X(variable-name,position) is the prototype of the fourth variable type. The line
X("subject",2) = N("head");
assigns to the second context node in the @PATH list, that is, _S, a variable named subject. The rule engine copies into that variable the value of the variable named head which is associated with the (default) first element of the syntactic rule (i.e., _NP).
The line noop(); means 'no operation', and means that no reduction should take place in the syntactic rule. That is, do not place an _xNIL on top of the _NP. This is a method for finding a node to match without modifying the parse tree.
The second rule set matching against a _VP extracts the value of directObject associated with the _VP and copies it into a variable named object associated with the context node _S. Note that we don't need to explicitly add a noop action. Once a POST Region is non-empty, the default single action is displaced. The commented noop action reminds us that there is no implicit reduce action in a non-empty POST Region.
Finally, let's create another pass file to print out the subject and object roles for each of the sentences in eg1.txt.
In the Ana Tab, highlight the roles pass.
Right click and select Add > New Pass.
Name the new pass printRoles.
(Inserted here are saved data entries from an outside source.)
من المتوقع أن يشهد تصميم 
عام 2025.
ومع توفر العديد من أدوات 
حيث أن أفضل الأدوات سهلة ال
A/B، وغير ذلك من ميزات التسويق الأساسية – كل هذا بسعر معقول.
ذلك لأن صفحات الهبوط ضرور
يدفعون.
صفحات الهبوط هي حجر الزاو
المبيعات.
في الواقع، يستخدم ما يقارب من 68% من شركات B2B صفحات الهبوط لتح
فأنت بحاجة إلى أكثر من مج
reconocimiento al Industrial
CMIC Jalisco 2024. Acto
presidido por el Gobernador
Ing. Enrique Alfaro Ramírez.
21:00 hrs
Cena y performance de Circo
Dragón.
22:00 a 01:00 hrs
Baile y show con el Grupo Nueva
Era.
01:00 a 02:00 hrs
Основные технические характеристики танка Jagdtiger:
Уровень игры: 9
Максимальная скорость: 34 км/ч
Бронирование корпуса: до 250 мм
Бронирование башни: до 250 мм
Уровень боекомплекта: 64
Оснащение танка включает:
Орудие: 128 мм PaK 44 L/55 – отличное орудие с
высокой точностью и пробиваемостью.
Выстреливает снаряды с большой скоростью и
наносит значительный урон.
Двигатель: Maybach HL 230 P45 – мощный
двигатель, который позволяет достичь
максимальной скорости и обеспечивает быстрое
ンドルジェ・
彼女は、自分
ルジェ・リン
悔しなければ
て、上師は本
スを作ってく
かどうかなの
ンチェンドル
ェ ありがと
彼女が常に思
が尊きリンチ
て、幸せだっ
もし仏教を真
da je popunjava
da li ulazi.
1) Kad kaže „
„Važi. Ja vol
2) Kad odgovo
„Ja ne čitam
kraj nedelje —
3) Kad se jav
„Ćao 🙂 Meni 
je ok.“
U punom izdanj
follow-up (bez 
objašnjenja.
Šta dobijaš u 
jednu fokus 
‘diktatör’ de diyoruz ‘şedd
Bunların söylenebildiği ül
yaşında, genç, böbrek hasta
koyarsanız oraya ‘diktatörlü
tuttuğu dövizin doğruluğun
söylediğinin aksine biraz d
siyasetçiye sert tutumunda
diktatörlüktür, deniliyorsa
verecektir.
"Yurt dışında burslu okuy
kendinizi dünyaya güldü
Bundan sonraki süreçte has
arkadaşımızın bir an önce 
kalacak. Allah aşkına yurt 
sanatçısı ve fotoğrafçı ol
Leave Type as Pattern and click OK.
Double-click the printRoles pass and edit so that it looks like this:
@CODE
L("hello") = 0;
@@CODE
@NODES _ROOT
@POST
"output.txt" << "sentence: " << phrasetext() << "\n";
if (N("subject"))
"output.txt" << "subject: " << N("subject") << "\n";
if (N("object"))
"output.txt" << "object: " << N("object") << "\n";
"output.txt" << "\n";
@RULES
_xNIL <- _S @@
This pass looks for a node labeled _S dominated by _ROOT. If it finds one, it prints out the text of all the nodes that matched the right hand side, using the predefined function phrasetext. Then it prints the value of _S's variables named subject and object. Finally, it terminates the output for each sentence with a blank line.
Run the analyzer on eg1.txt.
Open the output.txt file located under eg1.txt. Output.txt should look like this:
If your results are different, go back to the last three pass files we edited, printRoles (pass 17), roles (pass 16) and VP (pass 14) to make sure the code is the same.
Now open the examples folder and run the analyzer on eg2.txt.
The results in the output.txt file should look like this:
Notice that the information generated from the printRoles pass has been appended to the output.txt file.
Close the open files in the Workspace.
Exit the analyzer (File > Exit.) and save whatever is asked to be saved.
In this tutorial, we introduced five types of NLP++ variables:
global (G) variables;
variables attached to rule element nodes (N) associated with the structural description (right hand side) of a rule;
variables associated with context (X), or the dominating nodes of the structural description of a rule;
One way to think of these four types of variables is to remember that a global variable can be anywhere, but with only one instance. For the other three, imagine an abstract NLP++ pass:
@NODES X
@RULES
S <- N ... @@
Variables of type X are associated with the context of a rule, variables of N are on the right side and variables of type S on the left.
Operations on the variables introduced were:
printing;
arithmetic; and
We also introduced a new type of context selector, the PATH selector, which specifies a more constrained context for the application of rules than the NODES selector introduced earlier.